- Born: March 4, 1952
- Education: Boston University Boston University School of Management
- Occupations: Private Equity, Finance
- Known for: Founder of Cornerstone Equity Investors

= Robert Knox (private equity investor) =

Robert A. Knox (born March 4, 1952), is a private equity investor, a founder and senior managing director of Cornerstone Equity Investors. He was chairman of Boston University's board of trustees from 2008 to 2016.

==Career==
Knox designed and executed the initial Alternative Asset investment strategy at Prudential Financial beginning in 1981 and was chairman and chief executive officer of Prudential Equity Investors, the private equity subsidiary of Prudential. Subsequently, Knox and other executives founded Cornerstone Equity Investors, a New York-based investment firm.

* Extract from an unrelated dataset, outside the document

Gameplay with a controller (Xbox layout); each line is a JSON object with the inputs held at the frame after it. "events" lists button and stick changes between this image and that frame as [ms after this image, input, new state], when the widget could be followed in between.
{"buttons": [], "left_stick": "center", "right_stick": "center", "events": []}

Cornerstone has funded over 120 companies through buyouts and growth equity financing in healthcare services and products, business services, technology and consumer products. Portfolio investments have included Dell Computer, Health Management Associates, Linear Technology, Micron Technology, Centurion, Team Health, and True Temper Sports.

Knox has served on the boards of more than 25 private and public companies and has a long history of expertise in the healthcare sector as well as broad experience in technology, finance and consumer product companies. He currently serves on the boards of directors of Health Management Associates (NYSE) and several other private firms.